Relativistic Equation of Motion

Suppose that the particle discussed in the previous section has a mass $m_0$ in its instantaneous rest frame. Given that the particle's acceleration in its instantaneous rest frame is $a_0\,{\bf e}_x$, the particle is clearly subject to a force ${\bf f} = f\,{\bf e}_x$, where

$$f = m_0\,a_0.$$ (3.158)

Thus, according to Equation (3.153), the particle's equation of motion in an inertial reference frame in which its instantaneous velocity is ${\bf v} = v\,{\bf e}_x$ is

$$\frac{dv}{dt} = \frac{f}{m_0}\left(1-\frac{v^2}{c^2}\right)^{3/2}$$ (3.159)

However, the previous equation can be rearranged to give

$$f = \frac{d}{dt}\!\left[\frac{m_0\,v}{(1-v^2/c^2)^{1/2}}\right] = \frac{d(\gamma\,m_0\,v)}{dt}.$$ (3.160)

Let us define the relativistic mass of the particle as

$$m= \gamma\,m_0,$$ (3.161)

and its relativistic momentum as

$${\bf p} = m\,{\bf v}.$$ (3.162)

Thus, Equation (3.160) implies that the relativistic equation of motion of the particle is

$${\bf f} = \frac{d{\bf p}}{dt},$$ (3.163)

which is analogous in form to Newton's second law of motion, (1.17).
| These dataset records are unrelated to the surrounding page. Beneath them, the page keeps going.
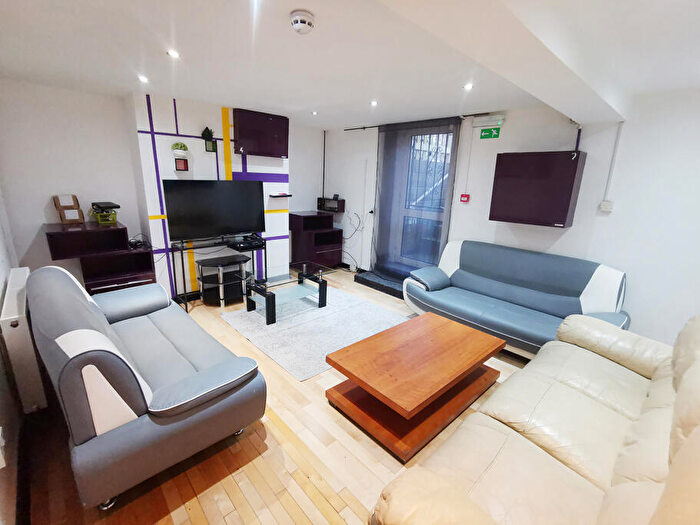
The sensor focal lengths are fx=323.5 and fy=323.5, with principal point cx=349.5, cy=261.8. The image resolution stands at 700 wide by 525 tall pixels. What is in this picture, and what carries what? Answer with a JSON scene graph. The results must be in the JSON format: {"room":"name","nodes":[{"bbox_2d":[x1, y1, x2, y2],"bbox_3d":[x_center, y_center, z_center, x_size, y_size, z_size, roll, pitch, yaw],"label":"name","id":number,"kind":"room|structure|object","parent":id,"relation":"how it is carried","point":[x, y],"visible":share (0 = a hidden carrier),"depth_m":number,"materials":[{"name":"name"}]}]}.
{"room":"living room","nodes":[
{"label":"living room","id":0,"kind":"room"},
{"bbox_2d":[0,188,28,524],"bbox_3d":[-1.523,0.093,1.153,0.168,2.350,5.178,-12,20,-42],"label":"left wall","id":1,"kind":"structure","parent":0,"point":[0,306],"depth_m":1.74,"materials":[{"name":"white paint"}]},
{"bbox_2d":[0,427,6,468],"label":"wall socket","id":2,"kind":"object","parent":1,"relation":"attached to","point":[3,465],"visible":0.99,"depth_m":1.28,"materials":[{"name":"white plastic"}]},
{"bbox_2d":[1,268,47,413],"bbox_3d":[-2.225,0.491,2.231,0.108,0.647,1.085,-12,20,-42],"label":"radiator","id":3,"kind":"object","parent":1,"relation":"attached to","point":[6,318],"visible":0.88,"depth_m":1.88,"materials":[{"name":"white metal"}]},
{"bbox_2d":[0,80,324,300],"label":"back wall","id":4,"kind":"structure","parent":0,"point":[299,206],"depth_m":3.48,"materials":[{"name":"white paint"}]},
{"bbox_2d":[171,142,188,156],"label":"potted plant","id":5,"kind":"object","parent":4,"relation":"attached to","point":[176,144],"visible":0.97,"depth_m":3.74,"materials":[{"name":"green plant"}]},
{"bbox_2d":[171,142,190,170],"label":"wall planter","id":6,"kind":"object","parent":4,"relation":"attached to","point":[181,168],"visible":0.99,"depth_m":3.74,"materials":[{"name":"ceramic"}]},
{"bbox_2d":[174,158,188,171],"bbox_3d":[-1.982,-1.140,3.811,0.142,0.134,0.063,-12,20,-42],"label":"picture frame","id":7,"kind":"object","parent":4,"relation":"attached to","point":[184,165],"visible":0.99,"depth_m":3.80,"materials":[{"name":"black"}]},
{"bbox_2d":[201,127,216,151],"bbox_3d":[-1.699,-1.482,3.901,0.158,0.279,0.118,-12,20,-42],"label":"wall planter","id":8,"kind":"object","parent":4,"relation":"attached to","point":[206,149],"visible":0.99,"depth_m":3.89,"materials":[{"name":"black plant"}]},
{"bbox_2d":[232,108,288,156],"bbox_3d":[-1.188,-1.694,4.314,0.760,0.528,0.174,-12,20,-42],"label":"wall cabinet","id":9,"kind":"object","parent":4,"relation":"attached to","point":[247,137],"visible":0.99,"depth_m":4.22,"materials":[{"name":"wood"}]},
{"bbox_2d":[268,193,291,197],"bbox_3d":[-1.026,-0.968,4.731,0.330,0.033,0.164,-12,20,-42],"label":"wall shelf","id":10,"kind":"object","parent":4,"relation":"attached to","point":[278,196],"visible":0.99,"depth_m":4.66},
{"bbox_2d":[18,269,535,524],"bbox_3d":[0.085,0.946,2.855,4.776,0.106,6.451,-12,20,-42],"label":"floor","id":11,"kind":"structure","parent":0,"point":[326,506],"depth_m":1.86,"materials":[{"name":"brown wood"}]},
{"bbox_2d":[44,221,155,294],"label":"cabinet","id":12,"kind":"object","parent":11,"relation":"on","point":[145,265],"visible":0.68,"depth_m":3.45,"materials":[{"name":"wood"}]},
{"bbox_2d":[52,194,83,222],"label":"picture frame","id":13,"kind":"object","parent":12,"relation":"on","point":[60,208],"visible":0.99,"depth_m":3.41,"materials":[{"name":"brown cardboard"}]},
{"bbox_2d":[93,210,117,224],"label":"green basket","id":14,"kind":"object","parent":12,"relation":"on","point":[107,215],"visible":0.89,"depth_m":3.54,"materials":[{"name":"green plastic"}]},
{"bbox_2d":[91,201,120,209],"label":"black device","id":15,"kind":"object","parent":14,"relation":"on","point":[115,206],"visible":0.98,"depth_m":3.43,"materials":[{"name":"black"}]},
{"bbox_2d":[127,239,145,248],"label":"game controller","id":16,"kind":"object","parent":12,"relation":"on","point":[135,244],"visible":0.98,"depth_m":3.57,"materials":[{"name":"black"}]},
{"bbox_2d":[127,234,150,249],"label":"cable","id":17,"kind":"object","parent":12,"relation":"on","point":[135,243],"visible":0.96,"depth_m":3.58,"materials":[{"name":"black plastic"}]},
{"bbox_2d":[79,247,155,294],"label":"low shelf","id":18,"kind":"object","parent":11,"relation":"on","point":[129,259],"visible":0.49,"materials":[{"name":"wood"}]},
{"bbox_2d":[24,263,268,510],"bbox_3d":[-1.479,0.538,2.237,0.930,0.904,1.910,-12,20,-42],"label":"gray sofa","id":19,"kind":"object","parent":11,"relation":"on","point":[210,378],"visible":0.99,"depth_m":1.66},
{"bbox_2d":[169,234,265,311],"bbox_3d":[-1.630,0.093,4.140,1.086,0.779,0.371,-12,20,-42],"label":"tv stand","id":20,"kind":"object","parent":11,"relation":"on","point":[181,250],"visible":0.69,"depth_m":3.91,"materials":[{"name":"black metal"}]},
{"bbox_2d":[162,179,265,240],"bbox_3d":[-1.597,-0.625,3.939,1.176,0.705,0.232,-12,20,-42],"label":"television","id":21,"kind":"object","parent":20,"relation":"on","point":[190,224],"visible":1,"depth_m":3.86,"materials":[{"name":"black"}]},
{"bbox_2d":[226,235,263,249],"bbox_3d":[-1.376,-0.259,4.233,0.399,0.079,0.340,-12,20,-42],"label":"set-top box","id":22,"kind":"object","parent":20,"relation":"on","point":[260,243],"visible":0.99,"depth_m":4.15,"materials":[{"name":"black"}]},
{"bbox_2d":[196,254,251,305],"bbox_3d":[-1.585,0.231,4.106,0.555,0.541,0.413,-12,20,-42],"label":"tv stand","id":23,"kind":"object","parent":11,"relation":"on","point":[212,265],"visible":0.98,"depth_m":4.00,"materials":[{"name":"metal"}]},
{"bbox_2d":[219,286,410,380],"bbox_3d":[-0.334,0.650,3.740,1.766,0.014,1.642,-12,20,-42],"label":"rug","id":24,"kind":"object","parent":11,"relation":"on","point":[264,328],"visible":0.82,"depth_m":3.48,"materials":[{"name":"grey carpet"}]},
{"bbox_2d":[242,259,334,324],"bbox_3d":[-0.744,0.331,3.948,1.010,0.456,0.597,-12,20,-42],"label":"coffee table","id":25,"kind":"object","parent":24,"relation":"on","point":[299,275],"visible":1,"depth_m":3.84,"materials":[{"name":"glass"}]},
{"bbox_2d":[289,210,342,269],"bbox_3d":[-0.610,-0.362,5.637,0.648,0.961,0.654,-12,20,-42],"label":"black cabinet","id":26,"kind":"object","parent":11,"relation":"on","point":[299,221],"visible":0.93,"depth_m":5.46,"materials":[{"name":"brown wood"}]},
{"bbox_2d":[354,270,404,298],"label":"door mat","id":27,"kind":"structure","parent":11,"relation":"on","point":[365,283],"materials":[{"name":"black carpet"}]},
{"bbox_2d":[323,312,505,460],"bbox_3d":[0.529,0.821,2.460,1.252,0.399,0.748,-12,20,-42],"label":"coffee table","id":28,"kind":"object","parent":11,"relation":"on","point":[374,338],"visible":0.99,"depth_m":2.21,"materials":[{"name":"brown wood"}]},
{"bbox_2d":[403,239,630,358],"bbox_3d":[1.573,0.342,3.372,0.949,0.924,2.022,-12,20,-42],"label":"blue sofa","id":29,"kind":"object","parent":11,"relation":"on","point":[600,269],"visible":0.9,"depth_m":3.21,"materials":[{"name":"blue leather"}]},
{"bbox_2d":[369,310,699,524],"bbox_3d":[1.174,0.818,1.474,2.275,0.959,1.032,-12,20,-42],"label":"leather sofa","id":30,"kind":"object","parent":11,"relation":"on","point":[678,455],"visible":0.99,"depth_m":1.36,"materials":[{"name":"beige leather"}]},
{"bbox_2d":[0,0,699,129],"bbox_3d":[0.022,-1.419,2.141,4.561,0.120,6.292,-12,20,-42],"label":"ceiling","id":31,"kind":"structure","parent":0,"point":[300,3],"depth_m":2.13,"materials":[{"name":"white paint"}]},
{"bbox_2d":[138,75,148,82],"bbox_3d":[-1.801,-1.597,2.825,0.102,0.015,0.107,-12,20,-42],"label":"ceiling light","id":32,"kind":"object","parent":31,"relation":"in","point":[142,78],"visible":0.97,"depth_m":2.82,"materials":[{"name":"white"}]},
{"bbox_2d":[167,49,179,58],"bbox_3d":[-1.209,-1.427,2.219,0.093,0.010,0.095,-12,20,-42],"label":"ceiling light","id":33,"kind":"object","parent":31,"relation":"in","point":[173,53],"visible":0.98,"depth_m":2.21,"materials":[{"name":"white"}]},
{"bbox_2d":[289,10,314,33],"bbox_3d":[-0.245,-1.217,1.653,0.128,0.054,0.129,-12,20,-42],"label":"smoke detector","id":34,"kind":"object","parent":31,"relation":"attached to","point":[305,21],"visible":0.97,"depth_m":1.62,"materials":[{"name":"white plastic"}]},
{"bbox_2d":[311,110,317,114],"bbox_3d":[-0.445,-1.875,4.076,0.098,0.023,0.100,-12,20,-42],"label":"ceiling light","id":35,"kind":"object","parent":31,"relation":"in","point":[313,112],"visible":0.97,"depth_m":4.07,"materials":[{"name":"white"}]},
{"bbox_2d":[370,100,377,106],"bbox_3d":[0.257,-1.692,3.449,0.103,0.015,0.104,-12,20,-42],"label":"ceiling light","id":36,"kind":"object","parent":31,"relation":"in","point":[374,103],"visible":0.97,"depth_m":3.44,"materials":[{"name":"white"}]},
{"bbox_2d":[463,83,473,89],"bbox_3d":[0.993,-1.467,2.702,0.097,0.012,0.096,-12,20,-42],"label":"ceiling light","id":37,"kind":"object","parent":31,"relation":"in","point":[468,86],"visible":0.98,"depth_m":2.70,"materials":[{"name":"white"}]},
{"bbox_2d":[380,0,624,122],"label":"ceiling beam","id":38,"kind":"structure","parent":31,"relation":"attached to","point":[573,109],"depth_m":1.50,"materials":[{"name":"white paint"}]},
{"bbox_2d":[323,90,699,347],"bbox_3d":[1.665,-0.566,3.973,0.202,2.392,6.258,-12,20,-42],"label":"right wall","id":39,"kind":"structure","parent":0,"point":[605,218],"depth_m":2.98,"materials":[{"name":"white paint"}]},
{"bbox_2d":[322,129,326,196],"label":"pipe","id":40,"kind":"object","parent":39,"relation":"attached to","point":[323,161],"visible":0.9,"depth_m":5.81,"materials":[{"name":"black"}]},
{"bbox_2d":[317,196,344,212],"bbox_3d":[-0.344,-1.046,5.823,0.196,0.222,0.521,-12,20,-42],"label":"wall shelf","id":41,"kind":"object","parent":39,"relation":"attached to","point":[335,203],"visible":0.97,"depth_m":5.72,"materials":[{"name":"black"}]},
{"bbox_2d":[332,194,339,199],"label":"small device","id":42,"kind":"object","parent":41,"relation":"on","point":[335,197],"visible":0.99,"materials":[{"name":"black"}]},
{"bbox_2d":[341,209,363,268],"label":"cable","id":43,"kind":"object","parent":39,"relation":"attached to","point":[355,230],"visible":0.88,"depth_m":5.51,"materials":[{"name":"plastic"}]},
{"bbox_2d":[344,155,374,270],"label":"door","id":44,"kind":"structure","parent":39,"relation":"in","point":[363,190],"depth_m":5.32,"materials":[{"name":"white paint"}]},
{"bbox_2d":[344,111,499,130],"bbox_3d":[0.823,-1.893,4.376,0.115,0.046,2.361,-12,20,-42],"label":"curtain rod","id":45,"kind":"object","parent":39,"relation":"attached to","point":[358,128],"visible":0.76,"depth_m":4.13,"materials":[{"name":"black metal"}]},
{"bbox_2d":[372,115,460,280],"bbox_3d":[0.834,-0.773,4.548,0.094,2.285,1.307,-12,20,-42],"label":"curtain","id":46,"kind":"object","parent":45,"relation":"hanging from","point":[393,143],"visible":0.87,"depth_m":4.48,"materials":[{"name":"fabric"}]},
{"bbox_2d":[391,124,457,271],"bbox_3d":[1.038,-0.821,4.613,0.137,2.047,1.026,-12,20,-42],"label":"balcony door","id":47,"kind":"structure","parent":39,"relation":"in","point":[412,213],"depth_m":4.60,"materials":[{"name":"glass"}]},
{"bbox_2d":[459,193,469,202],"bbox_3d":[1.436,-0.800,4.049,0.060,0.105,0.104,-12,20,-42],"label":"fire alarm button","id":48,"kind":"object","parent":39,"relation":"attached to","point":[464,196],"visible":0.98,"depth_m":4.04,"materials":[{"name":"red plastic"}]},
{"bbox_2d":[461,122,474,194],"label":"cable conduit","id":49,"kind":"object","parent":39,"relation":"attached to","point":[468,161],"visible":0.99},
{"bbox_2d":[473,115,503,127],"bbox_3d":[1.590,-1.616,3.722,0.067,0.111,0.346,-12,20,-42],"label":"emergency light","id":50,"kind":"object","parent":39,"relation":"attached to","point":[484,121],"visible":0.98,"depth_m":3.69,"materials":[{"name":"white plastic"}]},
{"bbox_2d":[479,127,500,138],"bbox_3d":[1.604,-1.483,3.712,0.014,0.113,0.227,-12,20,-42],"label":"exit sign","id":51,"kind":"object","parent":39,"relation":"attached to","point":[490,131],"visible":0.99,"depth_m":3.71,"materials":[{"name":"green plastic"}]},
{"bbox_2d":[490,150,585,226],"bbox_3d":[1.909,-0.758,3.358,0.295,0.708,0.730,-12,20,-42],"label":"wall cabinet","id":52,"kind":"object","parent":39,"relation":"attached to","point":[565,208],"visible":0.99,"depth_m":3.21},
{"bbox_2d":[599,200,613,211],"bbox_3d":[2.414,-0.528,3.047,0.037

Thus, we conclude that the reason that a particle of rest mass (i.e., mass in its instantaneous rest frame) $m_0$, subject to a constant force ${\bf f}$, never achieves a speed greater than the speed of light is that the particle's relativistic mass, $\gamma\,m_0$, increases as it moves faster, and tends to infinity as its speed approaches the speed of light.